Consigne A: Résumez en deux phrases l'extrait du document sur l'étude consacrée à l'AI.
Consigne B: D'après l'extrait du document sur l'étude consacrée à l'AI, dans combien de pays l'étude du Dr Fraser a-t-elle été menée ?
Consigne C: Reprenez l'extrait du document sur l'étude consacrée à l'AI et poursuivez-le après sa dernière phrase.

--- Extrait du document ---

Le Dr Wiswell est professeur de pédiatrie à l'Université de la Floride et travaille aux soins intensifs néonataux de l'hôpital pour enfants à Orlando, en Floride. « Aucune étude importante ne prouvait l'utilité ou l'inutilité de cette technique », précise-t-il.

Pour résoudre ce dilemme, le Dr Fraser a entrepris une étude en 2003 afin de déterminer si oui ou non l'AI était efficace dans le traitement du SAM. Afin d'obtenir les nombres statistiques nécessaires, on a étudié dans 56 centres de 13 pays le cas de 1 800 femmes dont le liquide amniotique était contaminé par le méconium. Il fallait inclure autant de pays afin d'avoir un nombre de cas suffisamment important sur le plan statistique, indique le Dr Fraser.

--- Données fournies ---

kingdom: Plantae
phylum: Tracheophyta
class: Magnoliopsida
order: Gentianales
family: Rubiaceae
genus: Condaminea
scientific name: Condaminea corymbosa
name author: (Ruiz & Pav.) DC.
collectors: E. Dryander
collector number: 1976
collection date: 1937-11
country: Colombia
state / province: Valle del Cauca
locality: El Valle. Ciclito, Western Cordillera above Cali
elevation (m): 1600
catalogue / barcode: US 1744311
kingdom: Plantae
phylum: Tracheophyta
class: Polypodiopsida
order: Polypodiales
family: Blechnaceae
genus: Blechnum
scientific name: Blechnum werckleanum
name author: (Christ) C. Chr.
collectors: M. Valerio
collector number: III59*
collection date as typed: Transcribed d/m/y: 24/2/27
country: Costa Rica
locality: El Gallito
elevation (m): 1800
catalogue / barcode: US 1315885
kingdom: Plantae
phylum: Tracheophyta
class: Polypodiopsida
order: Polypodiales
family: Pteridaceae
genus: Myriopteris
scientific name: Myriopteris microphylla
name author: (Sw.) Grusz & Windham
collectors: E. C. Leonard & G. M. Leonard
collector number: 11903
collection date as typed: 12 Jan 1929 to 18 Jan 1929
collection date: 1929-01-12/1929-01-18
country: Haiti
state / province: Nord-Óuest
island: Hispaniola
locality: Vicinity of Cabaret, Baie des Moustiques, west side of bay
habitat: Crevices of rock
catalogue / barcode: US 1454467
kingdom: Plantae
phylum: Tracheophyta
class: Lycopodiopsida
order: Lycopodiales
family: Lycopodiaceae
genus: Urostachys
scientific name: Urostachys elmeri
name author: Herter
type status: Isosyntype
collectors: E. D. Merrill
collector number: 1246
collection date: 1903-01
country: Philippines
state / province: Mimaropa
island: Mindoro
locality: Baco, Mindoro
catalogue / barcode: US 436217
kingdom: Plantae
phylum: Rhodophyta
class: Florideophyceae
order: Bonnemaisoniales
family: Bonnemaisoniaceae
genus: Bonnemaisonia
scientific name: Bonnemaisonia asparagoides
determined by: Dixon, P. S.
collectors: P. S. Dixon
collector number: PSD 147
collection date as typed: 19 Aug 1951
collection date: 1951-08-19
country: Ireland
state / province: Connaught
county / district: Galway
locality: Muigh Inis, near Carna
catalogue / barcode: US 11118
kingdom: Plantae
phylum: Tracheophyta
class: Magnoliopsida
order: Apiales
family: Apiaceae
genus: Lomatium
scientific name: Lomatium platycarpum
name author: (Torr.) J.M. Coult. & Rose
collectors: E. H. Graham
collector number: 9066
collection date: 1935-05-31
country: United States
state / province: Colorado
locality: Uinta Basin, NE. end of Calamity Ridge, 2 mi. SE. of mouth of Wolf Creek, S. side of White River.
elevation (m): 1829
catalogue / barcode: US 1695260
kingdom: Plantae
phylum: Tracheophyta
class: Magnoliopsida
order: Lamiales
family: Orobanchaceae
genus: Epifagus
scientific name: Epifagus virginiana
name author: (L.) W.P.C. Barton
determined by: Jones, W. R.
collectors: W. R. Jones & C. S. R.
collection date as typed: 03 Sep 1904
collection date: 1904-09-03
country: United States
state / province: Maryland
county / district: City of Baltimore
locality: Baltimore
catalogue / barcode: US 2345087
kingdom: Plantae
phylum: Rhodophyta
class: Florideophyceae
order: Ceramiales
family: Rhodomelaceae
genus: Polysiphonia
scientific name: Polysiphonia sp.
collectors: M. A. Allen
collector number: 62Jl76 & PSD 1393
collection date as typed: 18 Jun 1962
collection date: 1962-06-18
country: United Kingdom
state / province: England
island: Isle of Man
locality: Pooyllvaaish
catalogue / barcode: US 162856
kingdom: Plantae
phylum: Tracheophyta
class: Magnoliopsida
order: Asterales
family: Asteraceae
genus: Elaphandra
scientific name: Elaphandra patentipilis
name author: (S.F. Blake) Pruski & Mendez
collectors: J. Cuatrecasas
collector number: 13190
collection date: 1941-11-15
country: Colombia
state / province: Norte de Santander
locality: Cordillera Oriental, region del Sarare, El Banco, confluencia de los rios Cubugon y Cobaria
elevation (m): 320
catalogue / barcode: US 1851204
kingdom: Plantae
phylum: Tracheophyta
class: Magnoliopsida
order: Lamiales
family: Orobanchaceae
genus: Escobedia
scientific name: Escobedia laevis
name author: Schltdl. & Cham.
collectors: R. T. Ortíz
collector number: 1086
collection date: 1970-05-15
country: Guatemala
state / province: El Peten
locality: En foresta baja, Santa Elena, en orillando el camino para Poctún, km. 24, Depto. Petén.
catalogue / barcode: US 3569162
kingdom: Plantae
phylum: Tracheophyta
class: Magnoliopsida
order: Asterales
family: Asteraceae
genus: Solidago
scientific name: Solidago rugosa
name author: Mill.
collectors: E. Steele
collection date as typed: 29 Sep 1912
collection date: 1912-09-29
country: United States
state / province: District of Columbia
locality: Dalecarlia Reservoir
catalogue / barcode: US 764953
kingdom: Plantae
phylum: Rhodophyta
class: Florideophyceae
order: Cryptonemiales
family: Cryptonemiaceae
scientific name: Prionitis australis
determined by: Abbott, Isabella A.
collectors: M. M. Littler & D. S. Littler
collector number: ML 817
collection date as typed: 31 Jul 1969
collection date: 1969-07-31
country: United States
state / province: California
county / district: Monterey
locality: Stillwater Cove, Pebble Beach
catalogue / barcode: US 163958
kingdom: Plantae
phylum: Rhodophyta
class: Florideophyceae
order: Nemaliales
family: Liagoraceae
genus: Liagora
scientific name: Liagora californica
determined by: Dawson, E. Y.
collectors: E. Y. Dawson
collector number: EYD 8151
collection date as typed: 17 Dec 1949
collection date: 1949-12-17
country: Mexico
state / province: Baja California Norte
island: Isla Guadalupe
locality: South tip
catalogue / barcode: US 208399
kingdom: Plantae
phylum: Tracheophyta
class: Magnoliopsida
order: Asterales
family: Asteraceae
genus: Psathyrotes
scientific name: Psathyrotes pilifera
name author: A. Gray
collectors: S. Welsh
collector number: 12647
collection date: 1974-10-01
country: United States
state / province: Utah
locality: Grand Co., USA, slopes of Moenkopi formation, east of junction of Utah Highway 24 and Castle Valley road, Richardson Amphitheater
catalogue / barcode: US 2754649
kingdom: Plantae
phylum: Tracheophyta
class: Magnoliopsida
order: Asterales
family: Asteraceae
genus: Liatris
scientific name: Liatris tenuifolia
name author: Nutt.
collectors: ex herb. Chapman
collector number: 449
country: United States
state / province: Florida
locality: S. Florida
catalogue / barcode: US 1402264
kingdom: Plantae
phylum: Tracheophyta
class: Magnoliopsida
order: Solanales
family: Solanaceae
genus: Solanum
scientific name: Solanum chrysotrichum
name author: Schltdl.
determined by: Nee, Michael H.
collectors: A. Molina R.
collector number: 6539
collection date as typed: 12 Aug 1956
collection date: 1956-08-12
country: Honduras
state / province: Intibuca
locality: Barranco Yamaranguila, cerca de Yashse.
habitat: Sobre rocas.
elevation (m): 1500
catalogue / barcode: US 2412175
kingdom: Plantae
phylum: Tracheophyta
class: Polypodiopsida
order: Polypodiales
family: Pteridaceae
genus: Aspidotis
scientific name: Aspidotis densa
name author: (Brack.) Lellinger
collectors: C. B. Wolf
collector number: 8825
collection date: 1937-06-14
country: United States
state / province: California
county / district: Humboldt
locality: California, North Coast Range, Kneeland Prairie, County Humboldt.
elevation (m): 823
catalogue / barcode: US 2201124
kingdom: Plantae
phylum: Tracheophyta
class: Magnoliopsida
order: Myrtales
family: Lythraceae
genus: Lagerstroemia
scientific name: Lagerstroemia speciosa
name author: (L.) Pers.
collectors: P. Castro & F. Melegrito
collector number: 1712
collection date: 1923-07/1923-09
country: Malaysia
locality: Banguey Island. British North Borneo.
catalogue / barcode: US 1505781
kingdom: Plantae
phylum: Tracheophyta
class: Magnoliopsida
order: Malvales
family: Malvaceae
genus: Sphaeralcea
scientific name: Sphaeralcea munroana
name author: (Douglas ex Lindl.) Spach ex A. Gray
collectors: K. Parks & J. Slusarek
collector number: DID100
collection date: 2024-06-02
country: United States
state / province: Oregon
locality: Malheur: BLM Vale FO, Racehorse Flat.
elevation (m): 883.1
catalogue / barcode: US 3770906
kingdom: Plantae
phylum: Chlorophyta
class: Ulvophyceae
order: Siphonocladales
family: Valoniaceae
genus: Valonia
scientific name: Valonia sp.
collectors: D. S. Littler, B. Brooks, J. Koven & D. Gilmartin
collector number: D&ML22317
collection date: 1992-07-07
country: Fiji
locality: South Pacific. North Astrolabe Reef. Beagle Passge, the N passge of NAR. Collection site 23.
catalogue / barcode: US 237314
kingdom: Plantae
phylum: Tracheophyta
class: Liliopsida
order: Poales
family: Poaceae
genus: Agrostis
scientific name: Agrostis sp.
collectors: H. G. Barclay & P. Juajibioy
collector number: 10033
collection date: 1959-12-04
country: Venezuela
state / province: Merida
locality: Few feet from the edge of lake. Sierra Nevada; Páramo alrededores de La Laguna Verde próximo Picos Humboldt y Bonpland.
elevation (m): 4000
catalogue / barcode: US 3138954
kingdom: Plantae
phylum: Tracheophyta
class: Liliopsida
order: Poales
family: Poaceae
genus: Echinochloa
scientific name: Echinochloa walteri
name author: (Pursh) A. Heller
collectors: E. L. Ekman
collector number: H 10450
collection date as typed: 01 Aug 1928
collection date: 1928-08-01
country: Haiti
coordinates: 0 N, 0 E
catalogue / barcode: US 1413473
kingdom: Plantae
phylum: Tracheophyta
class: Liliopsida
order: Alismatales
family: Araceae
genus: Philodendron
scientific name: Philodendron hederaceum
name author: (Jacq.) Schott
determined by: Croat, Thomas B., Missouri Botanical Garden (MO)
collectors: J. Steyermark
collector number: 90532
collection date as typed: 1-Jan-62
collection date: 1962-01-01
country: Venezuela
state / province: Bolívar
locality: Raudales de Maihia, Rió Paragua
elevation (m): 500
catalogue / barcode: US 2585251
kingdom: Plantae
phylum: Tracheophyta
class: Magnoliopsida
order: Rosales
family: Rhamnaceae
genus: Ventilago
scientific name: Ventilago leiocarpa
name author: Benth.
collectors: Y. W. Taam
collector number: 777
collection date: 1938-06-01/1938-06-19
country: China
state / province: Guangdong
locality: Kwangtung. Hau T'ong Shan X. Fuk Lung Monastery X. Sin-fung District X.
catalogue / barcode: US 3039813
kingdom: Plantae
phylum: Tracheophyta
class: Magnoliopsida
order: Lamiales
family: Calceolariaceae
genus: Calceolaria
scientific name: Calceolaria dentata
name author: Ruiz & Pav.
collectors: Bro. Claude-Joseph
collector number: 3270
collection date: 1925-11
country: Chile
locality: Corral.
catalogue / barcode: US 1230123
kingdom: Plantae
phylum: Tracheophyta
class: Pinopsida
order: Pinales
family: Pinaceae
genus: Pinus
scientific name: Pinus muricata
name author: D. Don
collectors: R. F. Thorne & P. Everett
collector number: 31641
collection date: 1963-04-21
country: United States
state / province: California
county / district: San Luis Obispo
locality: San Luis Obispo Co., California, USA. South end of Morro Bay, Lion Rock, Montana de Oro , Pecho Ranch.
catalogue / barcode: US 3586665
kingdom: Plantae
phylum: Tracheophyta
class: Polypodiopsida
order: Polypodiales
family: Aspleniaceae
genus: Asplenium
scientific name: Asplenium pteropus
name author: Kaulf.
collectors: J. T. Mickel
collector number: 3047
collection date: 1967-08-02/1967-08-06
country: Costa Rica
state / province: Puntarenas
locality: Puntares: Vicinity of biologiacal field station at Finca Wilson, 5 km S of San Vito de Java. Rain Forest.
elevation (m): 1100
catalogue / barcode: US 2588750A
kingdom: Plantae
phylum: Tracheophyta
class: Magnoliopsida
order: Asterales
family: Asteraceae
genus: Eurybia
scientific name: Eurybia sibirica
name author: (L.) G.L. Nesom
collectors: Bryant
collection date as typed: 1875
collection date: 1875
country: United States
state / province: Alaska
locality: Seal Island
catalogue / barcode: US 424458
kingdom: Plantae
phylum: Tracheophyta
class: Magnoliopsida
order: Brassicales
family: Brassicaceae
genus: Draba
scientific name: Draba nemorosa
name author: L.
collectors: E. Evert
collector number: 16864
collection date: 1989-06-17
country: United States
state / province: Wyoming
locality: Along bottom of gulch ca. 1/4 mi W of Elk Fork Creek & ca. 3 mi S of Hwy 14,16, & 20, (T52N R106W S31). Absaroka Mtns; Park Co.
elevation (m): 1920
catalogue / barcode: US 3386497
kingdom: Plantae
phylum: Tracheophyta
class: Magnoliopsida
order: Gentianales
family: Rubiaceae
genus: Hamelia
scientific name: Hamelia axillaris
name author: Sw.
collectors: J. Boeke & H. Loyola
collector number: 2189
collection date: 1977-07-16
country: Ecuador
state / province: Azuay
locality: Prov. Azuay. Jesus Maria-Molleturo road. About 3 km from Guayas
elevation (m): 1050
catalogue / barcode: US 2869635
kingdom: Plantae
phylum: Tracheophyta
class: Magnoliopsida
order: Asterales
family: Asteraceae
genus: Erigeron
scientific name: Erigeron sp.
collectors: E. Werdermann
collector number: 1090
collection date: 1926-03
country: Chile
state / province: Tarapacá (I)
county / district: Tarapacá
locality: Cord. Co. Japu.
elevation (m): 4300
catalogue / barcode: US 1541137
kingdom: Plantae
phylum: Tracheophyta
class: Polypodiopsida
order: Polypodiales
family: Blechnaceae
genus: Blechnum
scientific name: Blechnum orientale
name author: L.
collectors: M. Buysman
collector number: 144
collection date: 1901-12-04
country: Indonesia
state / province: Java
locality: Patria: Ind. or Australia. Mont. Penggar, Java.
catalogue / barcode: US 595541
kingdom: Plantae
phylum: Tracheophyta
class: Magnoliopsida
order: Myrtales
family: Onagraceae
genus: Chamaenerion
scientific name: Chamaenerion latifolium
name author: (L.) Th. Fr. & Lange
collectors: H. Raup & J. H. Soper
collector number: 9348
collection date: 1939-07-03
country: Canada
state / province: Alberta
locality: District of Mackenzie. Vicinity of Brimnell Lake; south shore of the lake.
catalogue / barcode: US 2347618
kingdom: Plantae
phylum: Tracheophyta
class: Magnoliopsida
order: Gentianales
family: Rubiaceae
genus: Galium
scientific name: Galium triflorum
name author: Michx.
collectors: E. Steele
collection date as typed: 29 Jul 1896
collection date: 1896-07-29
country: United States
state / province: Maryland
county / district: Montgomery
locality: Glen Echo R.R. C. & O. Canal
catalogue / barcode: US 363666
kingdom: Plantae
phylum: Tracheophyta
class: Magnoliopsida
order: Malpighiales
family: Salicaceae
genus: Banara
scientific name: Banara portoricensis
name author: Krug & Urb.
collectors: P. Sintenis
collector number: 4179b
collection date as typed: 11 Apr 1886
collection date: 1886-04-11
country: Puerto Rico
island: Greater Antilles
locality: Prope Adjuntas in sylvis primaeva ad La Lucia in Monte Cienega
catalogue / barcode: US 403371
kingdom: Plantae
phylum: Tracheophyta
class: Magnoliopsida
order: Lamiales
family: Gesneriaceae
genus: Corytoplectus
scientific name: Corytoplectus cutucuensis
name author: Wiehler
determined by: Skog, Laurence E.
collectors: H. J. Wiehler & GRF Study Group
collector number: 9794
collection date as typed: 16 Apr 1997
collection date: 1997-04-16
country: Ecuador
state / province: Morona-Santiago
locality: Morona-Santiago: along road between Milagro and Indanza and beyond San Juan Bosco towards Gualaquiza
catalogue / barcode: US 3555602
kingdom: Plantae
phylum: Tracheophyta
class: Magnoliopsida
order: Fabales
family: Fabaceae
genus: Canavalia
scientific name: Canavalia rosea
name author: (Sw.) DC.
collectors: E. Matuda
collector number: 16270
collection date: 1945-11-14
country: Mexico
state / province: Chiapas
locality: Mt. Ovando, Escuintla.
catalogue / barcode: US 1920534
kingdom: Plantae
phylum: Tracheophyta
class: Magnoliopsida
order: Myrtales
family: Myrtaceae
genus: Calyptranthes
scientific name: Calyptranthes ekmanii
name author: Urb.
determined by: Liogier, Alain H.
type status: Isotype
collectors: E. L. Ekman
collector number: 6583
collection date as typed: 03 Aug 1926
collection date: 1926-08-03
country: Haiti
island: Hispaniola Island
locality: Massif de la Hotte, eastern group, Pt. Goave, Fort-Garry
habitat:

---

Résultat A: Selon le Dr Wiswell, professeur de pédiatrie à l'Université de la Floride, aucune étude importante ne prouvait l'utilité ou l'inutilité de cette technique. Pour résoudre ce dilemme, le Dr Fraser a entrepris en 2003 une étude sur l'efficacité de l'AI dans le traitement du SAM, qui a porté sur 1 800 femmes dont le liquide amniotique était contaminé par le méconium, dans 56 centres de 13 pays.

Résultat B: Elle a été menée dans 13 pays.

Résultat C:
Des centres en Europe, en Amérique du Sud, en Afrique du Sud, aux États-Unis et au Canada ont participé à cette recherche, ce qui en fait une initiative vraiment internationale. Publiés dans la prestigieuse revue New England Journal of Medicine en 2005, les résultats de l'étude démontrent que l'AI n'est pas efficace pour prévenir le SAM.

L'étude a révélé que, dans les cas où il y a du méconium dans le liquide amniotique, les risques de SAM sont les mêmes que l'on effectue ou non une amnio-infusion.

Dans les trois ans qui ont suivi la publication des résultats de l'étude, de nombreuses associations médicales dans le monde ont modifié leurs recommandations pour la pratique clinique en excluant l'utilisation de l'AI pour prévenir le SAM. L'American Academy of Pediatrics, le Neonatal Resuscitation Program et la Société des obstétriciens et gynécologues du Canada ont été les premiers organismes à changer leurs recommandations.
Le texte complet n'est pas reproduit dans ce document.